Images with localized body landmarks
+-------+

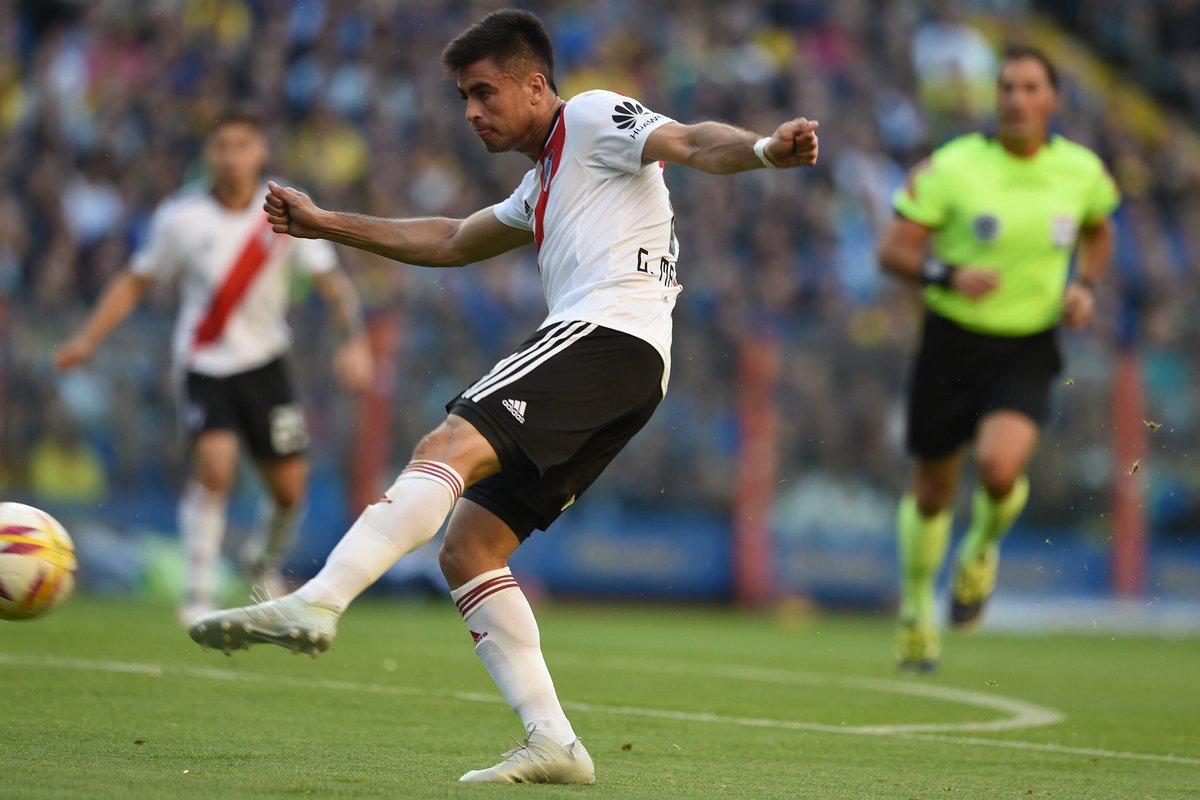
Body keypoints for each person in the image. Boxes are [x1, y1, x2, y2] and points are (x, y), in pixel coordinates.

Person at [188, 8, 819, 785]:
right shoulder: (544, 180)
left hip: (606, 335)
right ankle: (554, 741)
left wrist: (763, 150)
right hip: (630, 368)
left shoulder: (591, 116)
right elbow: (453, 240)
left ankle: (320, 598)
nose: (471, 112)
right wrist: (326, 225)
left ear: (535, 85)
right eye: (464, 97)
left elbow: (688, 142)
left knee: (445, 446)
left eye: (484, 92)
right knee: (470, 548)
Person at [55, 109, 374, 625]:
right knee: (216, 469)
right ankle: (198, 593)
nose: (230, 157)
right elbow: (136, 279)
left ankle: (261, 565)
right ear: (210, 153)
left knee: (289, 490)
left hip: (266, 362)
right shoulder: (181, 217)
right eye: (222, 146)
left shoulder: (286, 210)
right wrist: (87, 339)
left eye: (241, 145)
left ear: (260, 152)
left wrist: (354, 342)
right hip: (204, 363)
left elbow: (333, 284)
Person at [877, 46, 1119, 671]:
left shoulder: (1082, 171)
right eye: (1007, 86)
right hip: (952, 340)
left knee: (999, 468)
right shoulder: (953, 167)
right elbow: (893, 250)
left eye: (1030, 87)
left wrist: (1086, 288)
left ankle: (980, 549)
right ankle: (916, 609)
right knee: (933, 491)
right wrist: (947, 273)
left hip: (1027, 344)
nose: (1016, 98)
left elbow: (1099, 229)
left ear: (1053, 99)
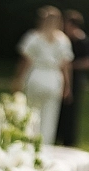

+-------+

Without any pictures, retype the records above exactly.

Output of the task.
Body keypoints for each person in the image. Boxes are [x1, y1, x2, y2] and points are (x, y), in pixel coordinates.

Person at [188, 8, 819, 785]:
right shoulder: (544, 180)
left hip: (606, 335)
right ankle: (554, 741)
left wrist: (763, 150)
right hip: (630, 368)
left shoulder: (591, 116)
right elbow: (453, 240)
left ankle: (320, 598)
nose: (471, 112)
right wrist: (326, 225)
left ear: (535, 85)
right eye: (464, 97)
left elbow: (688, 142)
left knee: (445, 446)
left eye: (484, 92)
right knee: (470, 548)
Person at [55, 109, 374, 625]:
right knee: (216, 469)
right ankle: (198, 593)
nose: (230, 157)
right elbow: (136, 279)
left ankle: (261, 565)
right ear: (210, 153)
left knee: (289, 490)
left hip: (266, 362)
right shoulder: (181, 217)
right eye: (222, 146)
left shoulder: (286, 210)
right wrist: (87, 339)
left eye: (241, 145)
left ear: (260, 152)
left wrist: (354, 342)
right hip: (204, 363)
left elbow: (333, 284)
Person at [877, 46, 1119, 671]:
left shoulder: (1082, 171)
right eye: (1007, 86)
right hip: (952, 340)
left knee: (999, 468)
right shoulder: (953, 167)
right elbow: (893, 250)
left eye: (1030, 87)
left wrist: (1086, 288)
left ankle: (980, 549)
right ankle: (916, 609)
right knee: (933, 491)
right wrist: (947, 273)
left hip: (1027, 344)
nose: (1016, 98)
left elbow: (1099, 229)
left ear: (1053, 99)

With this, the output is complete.